Document segment
•••••

When it is said that the reefs are arranged in a basin-like form, it must be understood that this applies to their general disposition, for the regularity of geometrical shape does not belong to geological basins. There are considerable variations in the inclinations of the reefs: at some places they are nearly vertical, but generally they dip towards the centre at various angles, a slope between 25° and 45° being quite usual; and the inclination becomes less and less the deeper they go, so that it is presumed that the beds are level towards the centre of the basin. In the Randt the vertical shaft is rather the exception, the entrance to the mine usually following the inclination of the reefs, and the trucks of ore are drawn up sloping rails. From the inclined adits horizontal galleries are excavated right and left at various depths by which the main reef is worked, and there are cross cuts by which the reefs to the north and south may be reached. The most active district of the Randt is that which extends eastward of Johannesburg, where a long succession of tall chimneys and winding headgears together with the other appurtenances are visible. But there is nothing of a picturesque character about a gold mine, more than is presented by the aspect of an ordinary colliery.

The importance of the Randt gold-fields does not consist in the actual richness of the crude material, which indeed in places here and there cannot be profitably worked,—in mining parlance, it is not “pay ore.” It is rather the great ascertained extent of these gold-bearing beds and the general persistence of their character throughout that give to the Randt its unique character amongst metalliferous workings. This contrasts with the comparative uncertainty attending the exploitation of auriferous quartz veins, which occur in detached unconnected patches, that often end suddenly where least expected. There are in the Randt nearly one hundred companies working mines, and of these there are many that pay very handsome dividends on their original capital. A few pay 100 per cent., while a considerable number distribute 25 per cent. and upwards; so that some of these Gold Companies are amongst the richest and most influential financial houses in the world. The Randt is second only to the United States in the quantity it adds annually to the world’s production.

DIAMONDS.

In ancient times, and down to a comparatively late period, the only region from which were derived all the diamonds that found their way to Europe, was India, where Golconda was long celebrated for the productive mines in its neighbourhood, and for the high estimation in which fine specimens of their yield were held. In the seventeenth century these mines employed 60,000 persons, it is said; and in other districts of India diamond-seeking has also been carried on from time immemorial. A gradual decrease in the finds of Indian diamonds has long been observed, and the supremacy the East had so long enjoyed as the purveyor of gems was in the earlier part of the eighteenth century transferred to another hemisphere. In 1727 the diamond was first discovered in Brazil; or rather, we might say, was then first discerned there. For the gold-seekers in washing the sands of certain Brazilian rivers had found numberless specimens which they either threw aside as worthless, or, seeing them prettier pebbles than the rest, used them as counters in their card games; their true nature was not recognized, because the rough diamond has by no means the attractive appearance of the cut and polished brilliant flashing with refractive radiance. It must have been these last, and not diamonds in their natural state, that presented themselves to the imagination of the poet when he penned the line—

Or deep with diamonds in the flaming mine.

•••••

Your assignment
According to the passage on the Randt gold-fields and diamonds, in what year was the diamond first discovered in Brazil?

Data section
•••••

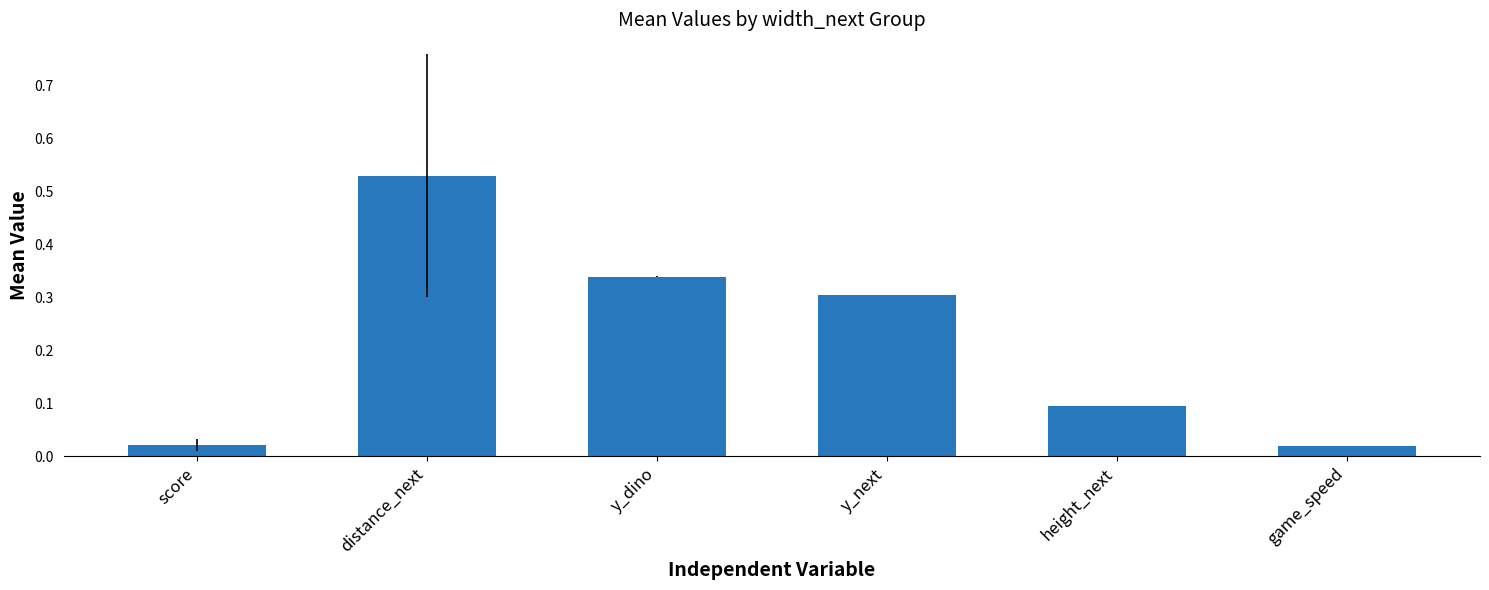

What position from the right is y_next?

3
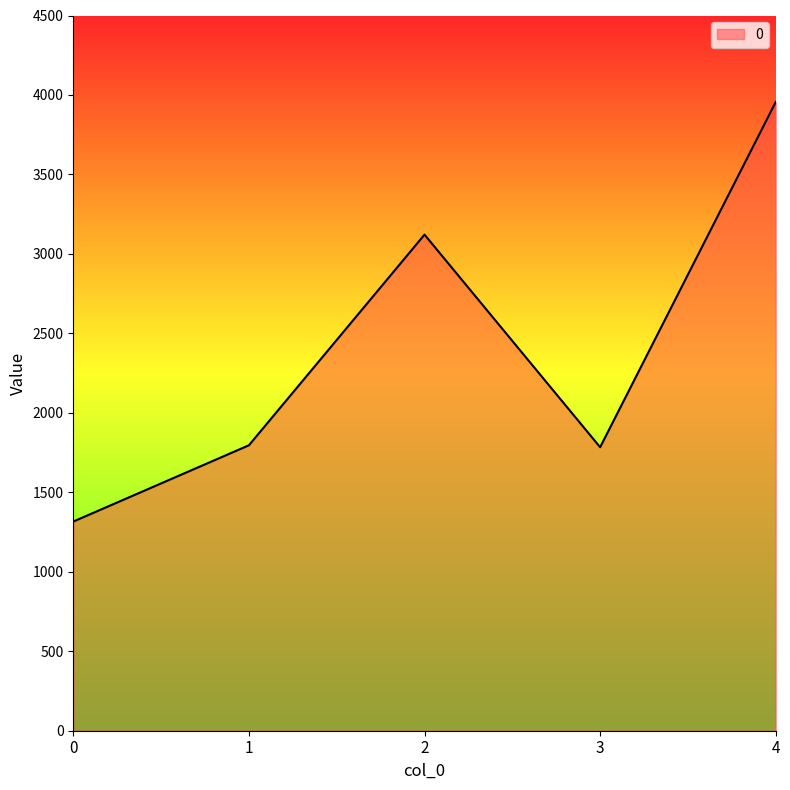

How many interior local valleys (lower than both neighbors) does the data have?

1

•••••

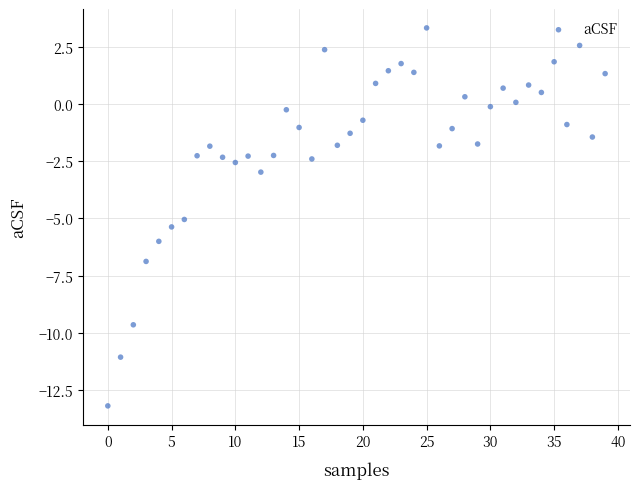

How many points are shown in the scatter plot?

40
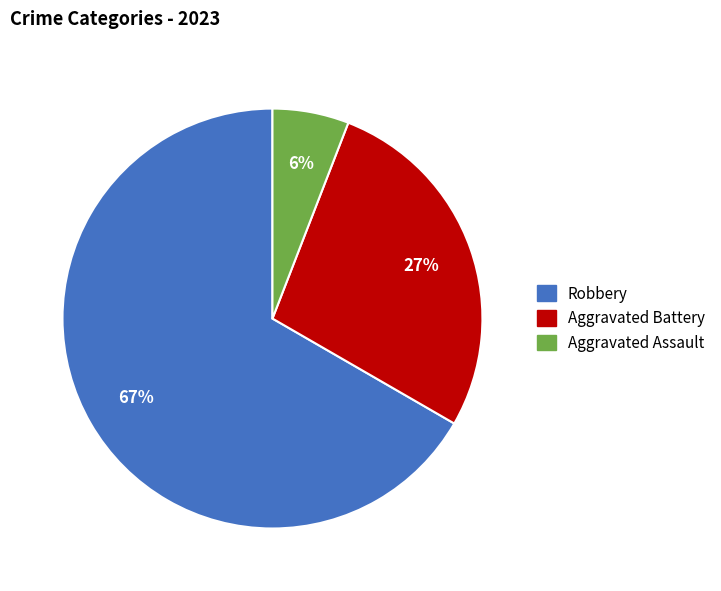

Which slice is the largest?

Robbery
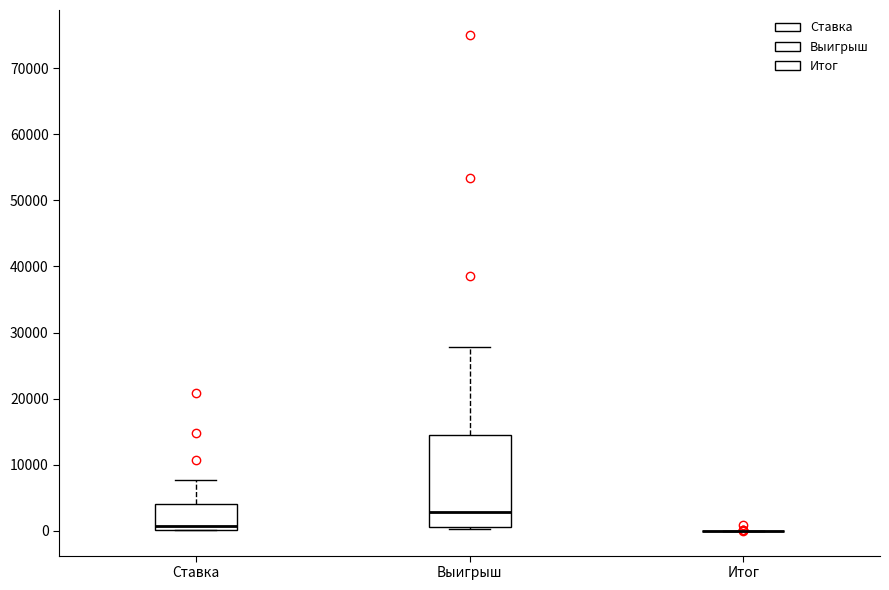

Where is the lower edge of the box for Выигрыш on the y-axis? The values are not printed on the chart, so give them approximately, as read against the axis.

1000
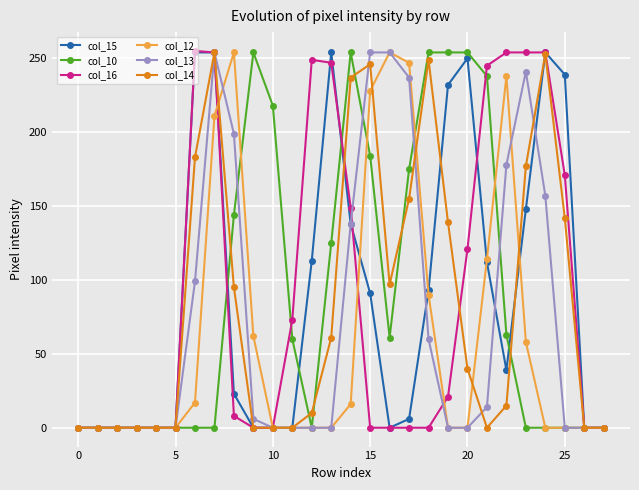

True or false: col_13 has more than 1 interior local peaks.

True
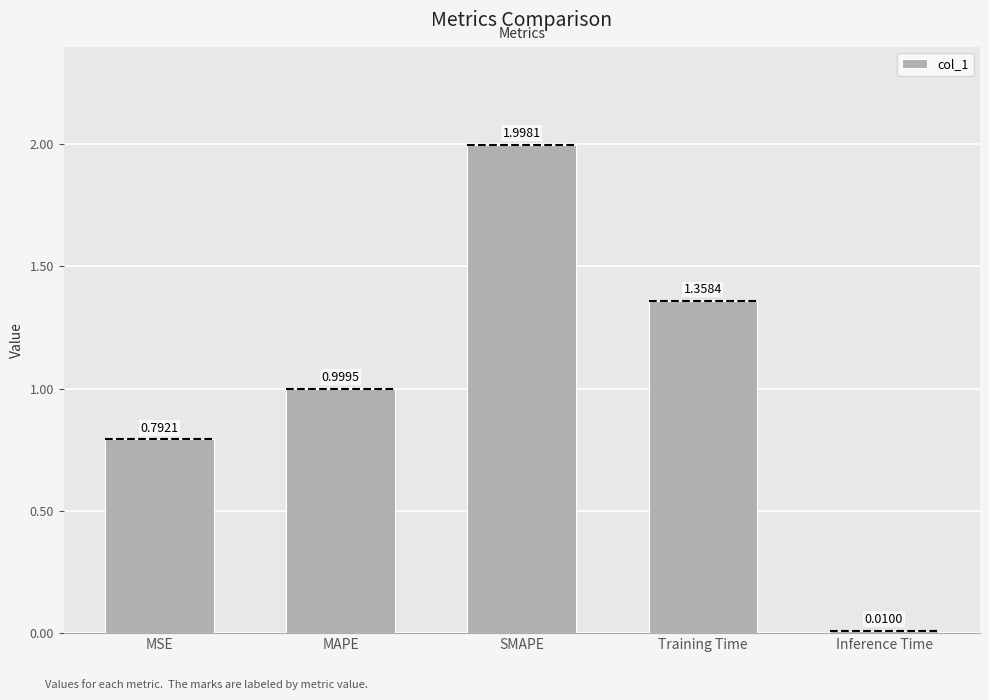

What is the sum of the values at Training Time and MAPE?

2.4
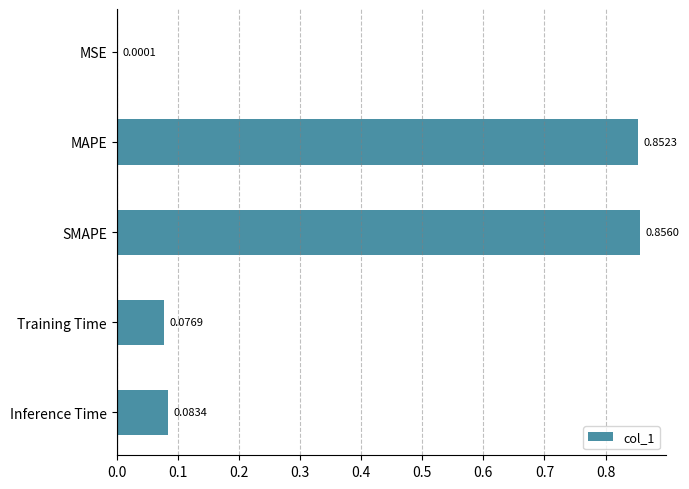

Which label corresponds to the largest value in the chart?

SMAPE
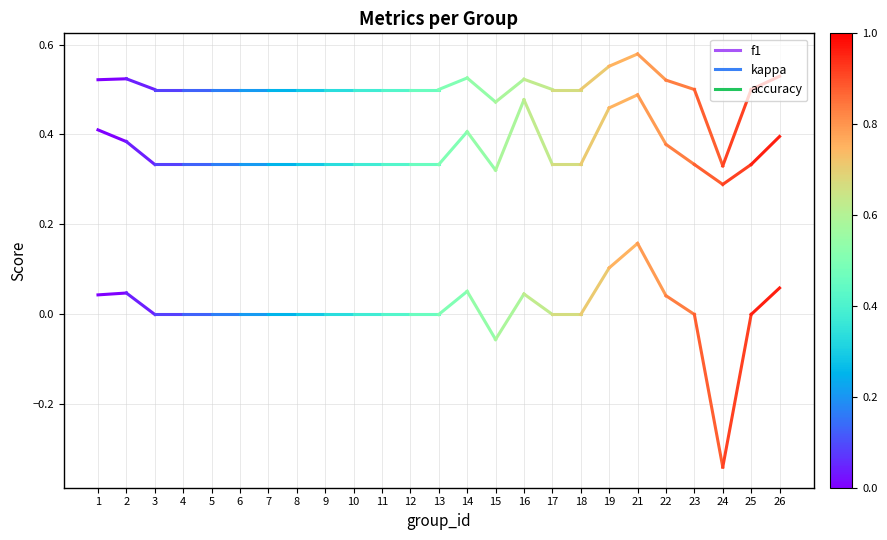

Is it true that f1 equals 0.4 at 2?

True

•••••

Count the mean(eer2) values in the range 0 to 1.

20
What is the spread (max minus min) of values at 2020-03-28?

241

•••••

Exercise result
1727